GOAL OF THE EXERCISE:
Would you please repeat exactly the lines from the one containing "Image 1: Row" to the end of the records, both included, and leave out the rest?

ENTRIES SUPPLIED:
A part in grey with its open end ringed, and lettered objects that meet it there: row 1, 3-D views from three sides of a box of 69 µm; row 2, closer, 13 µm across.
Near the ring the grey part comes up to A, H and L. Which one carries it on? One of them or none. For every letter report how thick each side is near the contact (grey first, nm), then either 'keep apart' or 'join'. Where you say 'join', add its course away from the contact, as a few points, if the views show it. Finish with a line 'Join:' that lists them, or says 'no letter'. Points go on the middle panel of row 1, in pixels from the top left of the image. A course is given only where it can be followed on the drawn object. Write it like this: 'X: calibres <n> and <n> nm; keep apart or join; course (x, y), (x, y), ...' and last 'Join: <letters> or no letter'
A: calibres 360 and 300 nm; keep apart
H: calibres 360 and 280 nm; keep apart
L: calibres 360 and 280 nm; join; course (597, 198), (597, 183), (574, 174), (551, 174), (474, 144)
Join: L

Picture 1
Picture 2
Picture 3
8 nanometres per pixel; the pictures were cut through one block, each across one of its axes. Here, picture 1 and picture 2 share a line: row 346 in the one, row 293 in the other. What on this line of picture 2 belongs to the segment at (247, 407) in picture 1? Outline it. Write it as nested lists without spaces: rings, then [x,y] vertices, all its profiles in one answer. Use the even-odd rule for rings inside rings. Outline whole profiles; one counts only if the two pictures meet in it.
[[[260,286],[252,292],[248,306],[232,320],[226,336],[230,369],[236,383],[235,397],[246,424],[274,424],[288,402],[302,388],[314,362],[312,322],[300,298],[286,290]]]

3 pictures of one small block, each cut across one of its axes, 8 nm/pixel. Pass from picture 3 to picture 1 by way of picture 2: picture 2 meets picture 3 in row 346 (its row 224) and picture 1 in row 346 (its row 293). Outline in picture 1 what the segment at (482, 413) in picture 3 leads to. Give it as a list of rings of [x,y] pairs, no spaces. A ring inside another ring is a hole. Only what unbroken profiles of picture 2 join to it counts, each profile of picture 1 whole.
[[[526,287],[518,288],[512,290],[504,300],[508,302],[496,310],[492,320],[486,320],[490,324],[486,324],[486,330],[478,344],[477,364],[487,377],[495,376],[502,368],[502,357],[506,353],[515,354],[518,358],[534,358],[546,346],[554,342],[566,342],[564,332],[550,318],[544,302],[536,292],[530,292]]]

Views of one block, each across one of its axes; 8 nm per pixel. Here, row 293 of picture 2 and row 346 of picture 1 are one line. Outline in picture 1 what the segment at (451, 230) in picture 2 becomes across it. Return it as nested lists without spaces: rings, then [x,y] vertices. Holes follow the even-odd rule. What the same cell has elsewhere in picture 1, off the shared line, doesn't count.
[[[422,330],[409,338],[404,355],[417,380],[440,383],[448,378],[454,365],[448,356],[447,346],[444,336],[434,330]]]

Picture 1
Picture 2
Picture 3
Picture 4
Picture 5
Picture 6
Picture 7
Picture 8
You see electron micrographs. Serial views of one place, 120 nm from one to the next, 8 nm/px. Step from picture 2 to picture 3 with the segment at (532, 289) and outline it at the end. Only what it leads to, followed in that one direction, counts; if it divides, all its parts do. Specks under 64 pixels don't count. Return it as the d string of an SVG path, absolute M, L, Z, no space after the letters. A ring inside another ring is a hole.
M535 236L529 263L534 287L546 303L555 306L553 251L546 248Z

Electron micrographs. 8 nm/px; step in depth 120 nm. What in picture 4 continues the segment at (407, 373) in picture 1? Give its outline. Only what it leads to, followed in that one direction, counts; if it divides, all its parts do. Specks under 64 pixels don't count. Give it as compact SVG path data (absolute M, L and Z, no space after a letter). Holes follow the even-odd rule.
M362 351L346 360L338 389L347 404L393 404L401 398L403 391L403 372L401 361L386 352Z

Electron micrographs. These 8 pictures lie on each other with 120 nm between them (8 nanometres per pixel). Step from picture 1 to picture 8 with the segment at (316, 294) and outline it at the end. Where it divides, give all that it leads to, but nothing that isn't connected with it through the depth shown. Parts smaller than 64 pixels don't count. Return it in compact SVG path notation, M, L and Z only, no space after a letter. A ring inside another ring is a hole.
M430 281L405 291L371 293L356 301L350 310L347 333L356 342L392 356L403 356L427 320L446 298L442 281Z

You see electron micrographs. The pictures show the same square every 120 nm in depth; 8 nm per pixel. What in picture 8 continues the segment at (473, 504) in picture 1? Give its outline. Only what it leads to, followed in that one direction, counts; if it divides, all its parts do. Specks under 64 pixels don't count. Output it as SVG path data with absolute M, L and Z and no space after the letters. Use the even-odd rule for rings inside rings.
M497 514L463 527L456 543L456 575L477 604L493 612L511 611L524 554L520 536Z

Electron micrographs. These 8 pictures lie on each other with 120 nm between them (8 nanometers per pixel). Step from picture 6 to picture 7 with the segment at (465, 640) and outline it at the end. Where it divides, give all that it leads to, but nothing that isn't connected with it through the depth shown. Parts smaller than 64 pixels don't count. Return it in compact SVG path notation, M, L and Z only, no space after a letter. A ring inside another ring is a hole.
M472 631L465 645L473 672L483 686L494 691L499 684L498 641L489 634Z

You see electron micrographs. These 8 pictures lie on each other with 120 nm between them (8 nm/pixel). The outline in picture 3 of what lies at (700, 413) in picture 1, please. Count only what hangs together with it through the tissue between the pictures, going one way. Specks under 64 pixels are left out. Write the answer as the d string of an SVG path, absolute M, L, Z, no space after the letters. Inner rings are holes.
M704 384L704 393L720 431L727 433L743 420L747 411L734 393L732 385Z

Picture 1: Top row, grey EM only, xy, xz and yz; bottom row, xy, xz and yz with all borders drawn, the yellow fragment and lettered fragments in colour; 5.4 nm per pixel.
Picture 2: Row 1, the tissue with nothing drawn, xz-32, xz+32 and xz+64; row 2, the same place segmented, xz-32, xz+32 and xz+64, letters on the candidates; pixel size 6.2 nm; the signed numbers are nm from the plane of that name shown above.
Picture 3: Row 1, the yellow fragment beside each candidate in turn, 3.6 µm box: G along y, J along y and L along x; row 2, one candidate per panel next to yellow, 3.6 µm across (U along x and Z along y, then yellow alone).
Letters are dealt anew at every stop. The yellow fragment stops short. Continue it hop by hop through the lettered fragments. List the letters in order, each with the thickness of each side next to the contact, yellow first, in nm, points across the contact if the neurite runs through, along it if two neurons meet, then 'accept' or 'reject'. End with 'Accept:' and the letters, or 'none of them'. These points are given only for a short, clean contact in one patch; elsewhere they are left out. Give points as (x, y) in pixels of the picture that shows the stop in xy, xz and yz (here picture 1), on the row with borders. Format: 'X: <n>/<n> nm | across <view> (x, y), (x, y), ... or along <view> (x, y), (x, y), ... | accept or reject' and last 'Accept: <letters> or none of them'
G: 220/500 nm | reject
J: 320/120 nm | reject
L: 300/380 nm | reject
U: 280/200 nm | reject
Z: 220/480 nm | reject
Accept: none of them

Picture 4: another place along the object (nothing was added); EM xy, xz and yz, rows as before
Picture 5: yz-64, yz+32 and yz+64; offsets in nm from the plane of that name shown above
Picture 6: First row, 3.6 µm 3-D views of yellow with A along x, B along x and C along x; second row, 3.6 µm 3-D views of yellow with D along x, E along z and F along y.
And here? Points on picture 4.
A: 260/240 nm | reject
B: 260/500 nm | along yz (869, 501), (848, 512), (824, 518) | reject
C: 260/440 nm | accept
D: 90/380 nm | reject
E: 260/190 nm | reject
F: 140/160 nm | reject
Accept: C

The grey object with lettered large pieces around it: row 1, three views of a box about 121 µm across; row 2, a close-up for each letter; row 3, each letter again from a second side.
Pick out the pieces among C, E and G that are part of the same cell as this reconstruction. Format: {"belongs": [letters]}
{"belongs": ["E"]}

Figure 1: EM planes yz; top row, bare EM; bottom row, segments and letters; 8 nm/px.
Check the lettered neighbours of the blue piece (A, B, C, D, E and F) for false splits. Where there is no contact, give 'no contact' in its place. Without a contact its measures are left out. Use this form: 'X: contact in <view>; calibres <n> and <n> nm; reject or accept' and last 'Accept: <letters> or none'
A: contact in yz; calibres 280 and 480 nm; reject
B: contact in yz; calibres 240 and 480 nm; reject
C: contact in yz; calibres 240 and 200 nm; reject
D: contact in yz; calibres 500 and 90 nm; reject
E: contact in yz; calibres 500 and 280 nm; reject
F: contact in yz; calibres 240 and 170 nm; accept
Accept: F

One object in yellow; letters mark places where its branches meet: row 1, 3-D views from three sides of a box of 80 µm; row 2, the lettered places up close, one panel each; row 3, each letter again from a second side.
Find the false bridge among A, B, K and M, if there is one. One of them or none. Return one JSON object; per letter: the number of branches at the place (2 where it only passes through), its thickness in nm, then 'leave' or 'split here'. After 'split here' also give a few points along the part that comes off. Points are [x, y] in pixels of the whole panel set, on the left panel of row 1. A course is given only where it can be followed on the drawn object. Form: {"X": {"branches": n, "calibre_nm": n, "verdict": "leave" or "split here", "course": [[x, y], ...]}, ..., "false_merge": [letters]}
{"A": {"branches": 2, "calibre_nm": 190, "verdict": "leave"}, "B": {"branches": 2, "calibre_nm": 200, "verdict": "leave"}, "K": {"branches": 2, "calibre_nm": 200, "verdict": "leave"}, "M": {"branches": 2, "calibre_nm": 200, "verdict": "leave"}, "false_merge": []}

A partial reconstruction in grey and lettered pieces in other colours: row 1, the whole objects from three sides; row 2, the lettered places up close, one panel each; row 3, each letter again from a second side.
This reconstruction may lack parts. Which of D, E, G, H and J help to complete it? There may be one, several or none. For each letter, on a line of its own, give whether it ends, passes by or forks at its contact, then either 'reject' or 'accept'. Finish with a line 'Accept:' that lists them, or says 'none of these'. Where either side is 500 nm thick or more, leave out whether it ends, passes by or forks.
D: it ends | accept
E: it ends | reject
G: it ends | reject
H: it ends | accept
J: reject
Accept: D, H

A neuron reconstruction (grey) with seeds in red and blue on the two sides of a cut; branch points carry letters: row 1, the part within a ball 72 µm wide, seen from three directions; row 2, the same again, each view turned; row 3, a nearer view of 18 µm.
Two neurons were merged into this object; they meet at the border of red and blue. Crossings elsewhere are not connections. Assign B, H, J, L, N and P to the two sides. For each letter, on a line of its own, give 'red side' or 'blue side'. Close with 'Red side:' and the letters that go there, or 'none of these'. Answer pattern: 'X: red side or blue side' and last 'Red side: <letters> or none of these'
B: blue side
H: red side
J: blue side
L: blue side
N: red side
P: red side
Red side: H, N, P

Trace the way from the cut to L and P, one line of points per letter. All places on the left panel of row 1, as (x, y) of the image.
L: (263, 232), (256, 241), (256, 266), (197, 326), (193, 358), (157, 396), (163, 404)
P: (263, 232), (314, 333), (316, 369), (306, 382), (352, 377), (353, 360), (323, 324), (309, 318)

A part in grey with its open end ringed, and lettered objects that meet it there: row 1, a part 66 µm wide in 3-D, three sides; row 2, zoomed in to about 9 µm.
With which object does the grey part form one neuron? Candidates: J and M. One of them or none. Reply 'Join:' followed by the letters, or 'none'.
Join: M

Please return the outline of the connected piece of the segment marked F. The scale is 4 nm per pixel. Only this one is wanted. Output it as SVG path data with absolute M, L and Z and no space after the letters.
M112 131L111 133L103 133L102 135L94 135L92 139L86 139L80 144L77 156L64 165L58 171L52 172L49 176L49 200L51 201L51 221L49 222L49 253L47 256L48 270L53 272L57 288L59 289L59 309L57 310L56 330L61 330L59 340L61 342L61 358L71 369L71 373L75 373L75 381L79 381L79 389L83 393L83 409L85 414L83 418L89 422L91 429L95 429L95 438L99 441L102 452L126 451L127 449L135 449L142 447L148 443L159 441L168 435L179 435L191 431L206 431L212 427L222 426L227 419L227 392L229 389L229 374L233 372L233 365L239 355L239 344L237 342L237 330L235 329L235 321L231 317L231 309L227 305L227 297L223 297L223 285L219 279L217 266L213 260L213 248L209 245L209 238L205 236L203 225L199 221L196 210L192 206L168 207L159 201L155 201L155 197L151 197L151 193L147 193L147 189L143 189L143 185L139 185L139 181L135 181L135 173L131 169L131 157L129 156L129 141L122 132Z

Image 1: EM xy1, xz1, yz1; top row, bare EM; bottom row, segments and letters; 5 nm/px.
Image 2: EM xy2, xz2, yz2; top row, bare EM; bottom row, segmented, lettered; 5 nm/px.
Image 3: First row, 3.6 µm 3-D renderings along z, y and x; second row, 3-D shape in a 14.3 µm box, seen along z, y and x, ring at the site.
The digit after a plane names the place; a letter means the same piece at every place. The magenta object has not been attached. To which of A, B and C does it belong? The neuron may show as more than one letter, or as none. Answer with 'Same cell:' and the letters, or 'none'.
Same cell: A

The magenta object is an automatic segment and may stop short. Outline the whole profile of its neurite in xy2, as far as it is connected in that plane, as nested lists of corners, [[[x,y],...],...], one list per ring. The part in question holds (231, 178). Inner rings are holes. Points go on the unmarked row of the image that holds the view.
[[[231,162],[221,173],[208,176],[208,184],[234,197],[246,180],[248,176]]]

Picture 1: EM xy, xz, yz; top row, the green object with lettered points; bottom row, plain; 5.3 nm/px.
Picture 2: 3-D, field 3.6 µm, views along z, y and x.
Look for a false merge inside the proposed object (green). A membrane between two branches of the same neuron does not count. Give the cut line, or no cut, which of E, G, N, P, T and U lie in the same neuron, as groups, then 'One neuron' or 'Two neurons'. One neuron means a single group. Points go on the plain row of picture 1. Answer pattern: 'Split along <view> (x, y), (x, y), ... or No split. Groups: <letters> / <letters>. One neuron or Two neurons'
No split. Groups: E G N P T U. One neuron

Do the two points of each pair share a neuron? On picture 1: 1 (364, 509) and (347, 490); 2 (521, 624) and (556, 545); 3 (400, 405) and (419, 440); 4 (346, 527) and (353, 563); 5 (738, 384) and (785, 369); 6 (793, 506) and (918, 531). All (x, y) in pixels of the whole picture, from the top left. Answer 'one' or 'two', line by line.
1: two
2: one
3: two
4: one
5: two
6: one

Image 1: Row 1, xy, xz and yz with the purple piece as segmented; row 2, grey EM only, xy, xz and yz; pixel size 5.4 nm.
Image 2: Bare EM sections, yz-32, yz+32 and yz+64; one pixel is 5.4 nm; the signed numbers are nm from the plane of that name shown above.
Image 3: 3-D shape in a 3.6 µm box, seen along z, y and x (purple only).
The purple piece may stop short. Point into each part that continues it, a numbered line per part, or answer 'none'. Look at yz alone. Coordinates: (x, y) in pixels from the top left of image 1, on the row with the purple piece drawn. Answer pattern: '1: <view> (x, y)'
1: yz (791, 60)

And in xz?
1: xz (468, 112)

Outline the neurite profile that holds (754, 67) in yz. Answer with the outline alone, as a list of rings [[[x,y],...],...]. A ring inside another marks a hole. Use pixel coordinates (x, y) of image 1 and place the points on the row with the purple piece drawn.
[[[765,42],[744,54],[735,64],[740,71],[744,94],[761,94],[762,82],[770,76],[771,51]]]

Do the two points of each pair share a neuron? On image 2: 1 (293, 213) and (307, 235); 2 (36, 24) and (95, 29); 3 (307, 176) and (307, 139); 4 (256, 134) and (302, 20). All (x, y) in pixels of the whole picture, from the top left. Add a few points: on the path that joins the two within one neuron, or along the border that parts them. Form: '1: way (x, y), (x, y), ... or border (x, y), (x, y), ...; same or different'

ANSWER SPACE:
Image 1: Row 1, xy, xz and yz with the purple piece as segmented; row 2, grey EM only, xy, xz and yz; pixel size 5.4 nm.
Image 2: Bare EM sections, yz-32, yz+32 and yz+64; one pixel is 5.4 nm; the signed numbers are nm from the plane of that name shown above.
Image 3: 3-D shape in a 3.6 µm box, seen along z, y and x (purple only).
The purple piece may stop short. Point into each part that continues it, a numbered line per part, or answer 'none'. Look at yz alone. Coordinates: (x, y) in pixels from the top left of image 1, on the row with the purple piece drawn. Answer pattern: '1: <view> (x, y)'
1: yz (791, 60)

And in xz?
1: xz (468, 112)

Outline the neurite profile that holds (754, 67) in yz. Answer with the outline alone, as a list of rings [[[x,y],...],...]. A ring inside another marks a hole. Use pixel coordinates (x, y) of image 1 and place the points on the row with the purple piece drawn.
[[[765,42],[744,54],[735,64],[740,71],[744,94],[761,94],[762,82],[770,76],[771,51]]]

Do the two points of each pair share a neuron? On image 2: 1 (293, 213) and (307, 235); 2 (36, 24) and (95, 29); 3 (307, 176) and (307, 139); 4 (256, 134) and (302, 20). All (x, y) in pixels of the whole picture, from the top left. Add a few points: on the path that joins the two within one neuron, or along the border that parts them. Form: '1: way (x, y), (x, y), ... or border (x, y), (x, y), ...; same or different'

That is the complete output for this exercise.